The 1990s and early 2000s were also when the Silicon Valley became world-famous as the cradle of successful computer firms, providing the model that other cities and regions desperately tried to emulate. Policy makers ignored the detrimental effects of Silicon Valley’s growth and chased the wealth they imagined they could derive by imitating it.
Thus, a mania has seized hub cities over the past few decades. These cities suck in industries, research centers, and other places of work that bring in more people, leading yet more places of work to move or spring up there.
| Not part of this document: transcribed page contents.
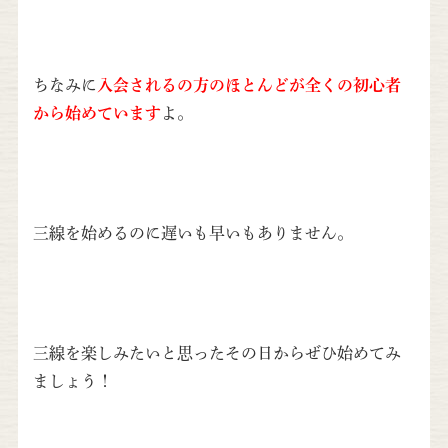
ちなみに
入会されるの方のほとんどが全くの初心者
から始めています
よ。
三線を始めるのに遅いも早いもありません。
三線を楽しみたいと思ったその日からぜひ始めてみ
ましょう！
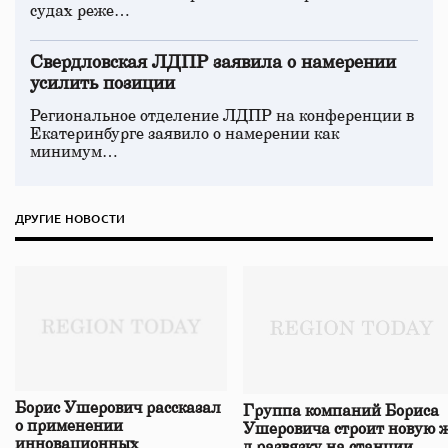
судах реже…
Свердловская ЛДПР заявила о намерении
усилить позиции
Региональное отделение ЛДПР на конференции в
Екатеринбурге заявило о намерении как
минимум…
ДРУГИЕ НОВОСТИ
Борис Ушерович рассказал
Группа компаний Бориса
о применении
Ушеровича строит новую ж
инновационных
д развязку на станции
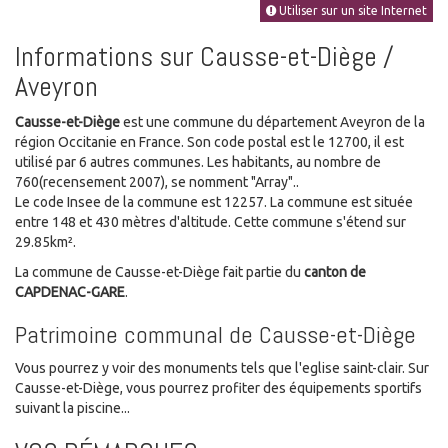
Utiliser sur un site Internet
Informations sur Causse-et-Diège /
Aveyron
Causse-et-Diège
est une commune du département Aveyron de la
région Occitanie en France. Son code postal est le 12700, il est
utilisé par 6 autres communes. Les habitants, au nombre de
760(recensement 2007), se nomment "Array"..
Le code Insee de la commune est 12257. La commune est située
entre 148 et 430 mètres d'altitude. Cette commune s'étend sur
29.85km².
La commune de Causse-et-Diège fait partie du
canton de
CAPDENAC-GARE
.
Patrimoine communal de Causse-et-Diège
Vous pourrez y voir des monuments tels que l'eglise saint-clair. Sur
Causse-et-Diège, vous pourrez profiter des équipements sportifs
suivant la piscine...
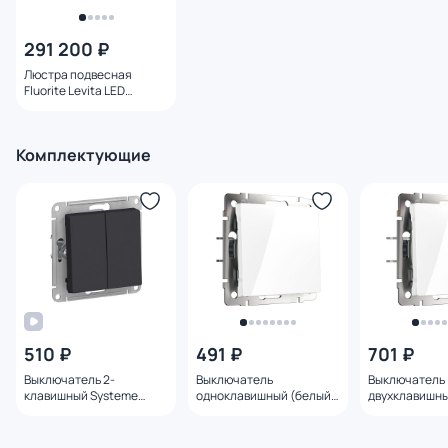
291 200 ₽
Люстра подвесная
Fluorite Levita LED
теплый свет (3200K)
FL1180-10P белый
Комплектующие
510 ₽
491 ₽
701 ₽
Выключатель 2-
Выключатель
Выключатель
клавишный Systeme
одноклавишный (белый)
двухклавишны
Electric ATLASDESIGN BD-
Werkel W1110001
Werkel W1120
1495167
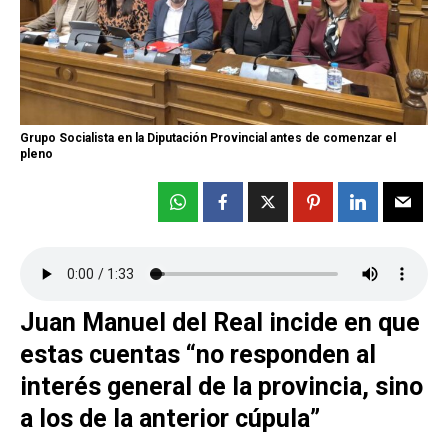
Grupo Socialista en la Diputación Provincial antes de comenzar el
pleno
Juan Manuel del Real incide en que
estas cuentas “no responden al
interés general de la provincia, sino
a los de la anterior cúpula”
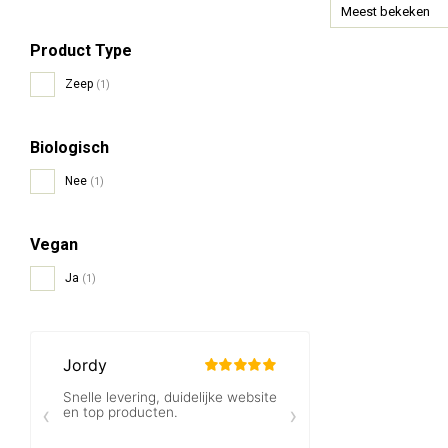
Meest bekeken
Product Type
Zeep
(1)
Biologisch
Nee
(1)
Vegan
Ja
(1)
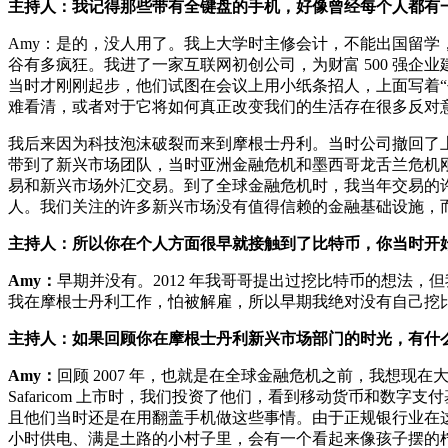
主持人：我记得那些带有全键盘的手机，好像曾经每个人都有
Amy：是的，没人用了。我上大学时主修会计，不能出国留学
谷有多疯狂。我进了一家互联网初创公司，为财富 500 强
当时才刚刚起步，他们试图在会议上用小纸条招人，上面写着“去我
难看清，或者对于它将如何真正改变我们的生活存在很多反对
我后来因为科技泡沫破裂而来到摩根士丹利。当时公司撤回了
带到了新兴市场团队，当时亚洲金融危机和墨西哥龙舌兰危机刚
易和新兴市场外汇交易。到了全球金融危机时，我当年交易的
人。我们关注的许多新兴市场没有值得信赖的金融基础设施，
主持人：所以你在个人方面很早就接触到了比特币，你当时开
Amy：
早期并没有。2012 年我哥哥提出过挖比特币的想法，
我在摩根士丹利工作，怕被解雇，所以早期我绝对没有自己挖
主持人：如果回顾你在摩根士丹利新兴市场部门的时光，有什
Amy：
回顾 2007 年，也就是在全球金融危机之前，我想现在大家
Safaricom 上市时，我们投资了他们，看到移动货币和
且他们当时还是在用翻盖手机做这些事情。由于正规银行业在这
小时供电、满是土路的小村子里，会有一个看起来像孩子摆的柠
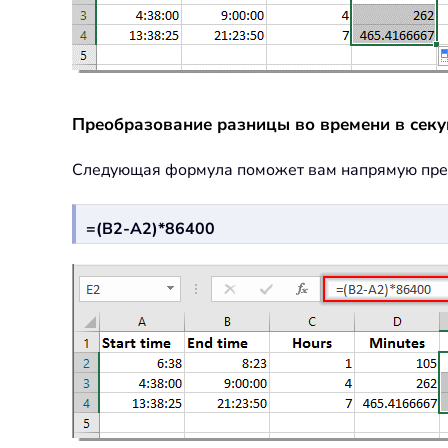
Преобразование разницы во времени в сек
Следующая формула поможет вам напрямую преоб
=(B2-A2)*86400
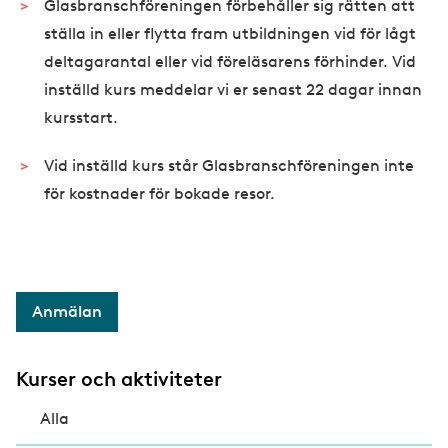
Glasbranschföreningen förbehåller sig rätten att
ställa in eller flytta fram utbildningen vid för lågt
deltagarantal eller vid föreläsarens förhinder. Vid
inställd kurs meddelar vi er senast 22 dagar innan
kursstart.
Vid inställd kurs står Glasbranschföreningen inte
för kostnader för bokade resor.
Anmälan
Kurser och aktiviteter
Alla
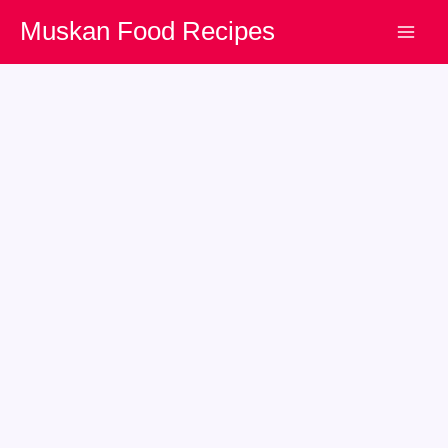
Skip
Muskan Food Recipes
to
content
The cycle is unrelenting and detrimental to the entire country: both the places filling up with people and the places losing people. Housing shortages are a symptom of this unhealthy cycle.
In their pursuit of affordable housing, advocates adopt proposals of dubious value. For instance, rent control reduces investment in housing. And banning short-term owner rentals such as Airbnb? Such bans place put barriers in the way of business and tourist visitors, who are a necessary part of a healthy economy.
Subsidies for development often lead to more luxury housing, not housing for working-class people. Complaints by existing residents that developments are stressing the infrastructure and natural environment clash with development priorities. Finally, communities often pressure new developments to exclude families, producing places only for new workers streaming into hub cities to grab choice jobs.
Quelling the fever
Population growth, augmented by immigration, is normal in many places. So housing should be built to handle the people who want to be there. But we need to squash the desire to be where all the cool kids are. We need to encourage people to stay where they are and build opportunities in places that are losing population.
Remote work is a great boon to spreading people across the country. When COVID-19 hit in early 2000, most companies had to send people home. Some managed the transition well and some did not. They ones who managed the transition well became even more productive than they had been when people were working in corporate offices.
Managing people remotely takes special attention and strong communication skills. Management must make some processes explicit that were implicit before. The result can be a greater recognition of people’s real skills and contributions, along with more opportunities for people who were marginalized before because the didn’t fit the dominant culture.
To support remote work, many areas need revitalization, such as better Internet access and other infrastructure. High-speed rail connections to other parts of the region can also encourage people to spread out while remaining connected and taking advantage of cultural opportunities outside their small towns.
We also need to embrace diversity, because many regions have ideas to contribute that are ignored by people and companies that dominate central hub cities. More education, funding, and publicity must be devoted to people innovating locally in small but powerful ways.
Remote education also offers new possibilities. Brining together students on college campuses can spark wonderful conversations and group experiences. But why shouldn’t students take online classes while sparking new conversations and group experiences in their home towns? The wisdom of the community can intersect with the intelligence of the classroom in ways that enhance both.
Regional inequity has become more and more toxic over time. We have to fix the sources of this problem instead of running an unwinnable race to keep up with the housing needs of overheated hub regions. Let’s make it easier for people to work where they want – not be forced to choose between a good job and a livable location.